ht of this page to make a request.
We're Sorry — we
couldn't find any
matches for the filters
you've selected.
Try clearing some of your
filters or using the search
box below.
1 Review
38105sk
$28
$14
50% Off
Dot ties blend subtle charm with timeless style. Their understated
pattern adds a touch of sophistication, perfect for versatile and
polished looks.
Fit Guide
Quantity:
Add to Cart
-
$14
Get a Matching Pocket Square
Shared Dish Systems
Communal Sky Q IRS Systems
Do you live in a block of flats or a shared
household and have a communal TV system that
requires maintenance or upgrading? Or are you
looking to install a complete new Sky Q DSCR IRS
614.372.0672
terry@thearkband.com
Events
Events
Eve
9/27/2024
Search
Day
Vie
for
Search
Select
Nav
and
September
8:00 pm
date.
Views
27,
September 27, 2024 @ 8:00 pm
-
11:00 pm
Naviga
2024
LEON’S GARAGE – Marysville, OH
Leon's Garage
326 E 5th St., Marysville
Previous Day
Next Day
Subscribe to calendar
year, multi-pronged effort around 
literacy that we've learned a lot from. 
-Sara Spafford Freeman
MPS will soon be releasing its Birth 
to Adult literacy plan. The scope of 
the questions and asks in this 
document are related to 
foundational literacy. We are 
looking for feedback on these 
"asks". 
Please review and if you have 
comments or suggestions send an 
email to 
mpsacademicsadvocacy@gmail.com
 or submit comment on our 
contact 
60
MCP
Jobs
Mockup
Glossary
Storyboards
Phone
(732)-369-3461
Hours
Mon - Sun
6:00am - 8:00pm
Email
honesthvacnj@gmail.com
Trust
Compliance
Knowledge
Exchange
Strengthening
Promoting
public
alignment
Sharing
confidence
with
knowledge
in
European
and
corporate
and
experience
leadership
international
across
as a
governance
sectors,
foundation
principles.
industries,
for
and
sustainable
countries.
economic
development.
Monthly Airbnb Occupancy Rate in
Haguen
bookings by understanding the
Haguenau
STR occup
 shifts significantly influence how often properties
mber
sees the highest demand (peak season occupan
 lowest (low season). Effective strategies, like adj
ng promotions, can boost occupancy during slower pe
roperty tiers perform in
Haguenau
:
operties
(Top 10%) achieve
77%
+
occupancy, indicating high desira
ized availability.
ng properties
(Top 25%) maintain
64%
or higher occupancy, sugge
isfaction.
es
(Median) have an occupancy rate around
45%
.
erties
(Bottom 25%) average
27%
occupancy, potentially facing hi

□ □ □ □ □ □ □

Copy every line of the entries above in its original order, character for character, with no changes.

ht of this page to make a request.
We're Sorry — we
couldn't find any
matches for the filters
you've selected.
Try clearing some of your
filters or using the search
box below.
1 Review
38105sk
$28
$14
50% Off
Dot ties blend subtle charm with timeless style. Their understated
pattern adds a touch of sophistication, perfect for versatile and
polished looks.
Fit Guide
Quantity:
Add to Cart
-
$14
Get a Matching Pocket Square
Shared Dish Systems
Communal Sky Q IRS Systems
Do you live in a block of flats or a shared
household and have a communal TV system that
requires maintenance or upgrading? Or are you
looking to install a complete new Sky Q DSCR IRS
614.372.0672
terry@thearkband.com
Events
Events
Eve
9/27/2024
Search
Day
Vie
for
Search
Select
Nav
and
September
8:00 pm
date.
Views
27,
September 27, 2024 @ 8:00 pm
-
11:00 pm
Naviga
2024
LEON’S GARAGE – Marysville, OH
Leon's Garage
326 E 5th St., Marysville
Previous Day
Next Day
Subscribe to calendar
year, multi-pronged effort around 
literacy that we've learned a lot from. 
-Sara Spafford Freeman
MPS will soon be releasing its Birth 
to Adult literacy plan. The scope of 
the questions and asks in this 
document are related to 
foundational literacy. We are 
looking for feedback on these 
"asks". 
Please review and if you have 
comments or suggestions send an 
email to 
mpsacademicsadvocacy@gmail.com
 or submit comment on our 
contact 
60
MCP
Jobs
Mockup
Glossary
Storyboards
Phone
(732)-369-3461
Hours
Mon - Sun
6:00am - 8:00pm
Email
honesthvacnj@gmail.com
Trust
Compliance
Knowledge
Exchange
Strengthening
Promoting
public
alignment
Sharing
confidence
with
knowledge
in
European
and
corporate
and
experience
leadership
international
across
as a
governance
sectors,
foundation
principles.
industries,
for
and
sustainable
countries.
economic
development.
Monthly Airbnb Occupancy Rate in
Haguen
bookings by understanding the
Haguenau
STR occup
 shifts significantly influence how often properties
mber
sees the highest demand (peak season occupan
 lowest (low season). Effective strategies, like adj
ng promotions, can boost occupancy during slower pe
roperty tiers perform in
Haguenau
:
operties
(Top 10%) achieve
77%
+
occupancy, indicating high desira
ized availability.
ng properties
(Top 25%) maintain
64%
or higher occupancy, sugge
isfaction.
es
(Median) have an occupancy rate around
45%
.
erties
(Bottom 25%) average
27%
occupancy, potentially facing hi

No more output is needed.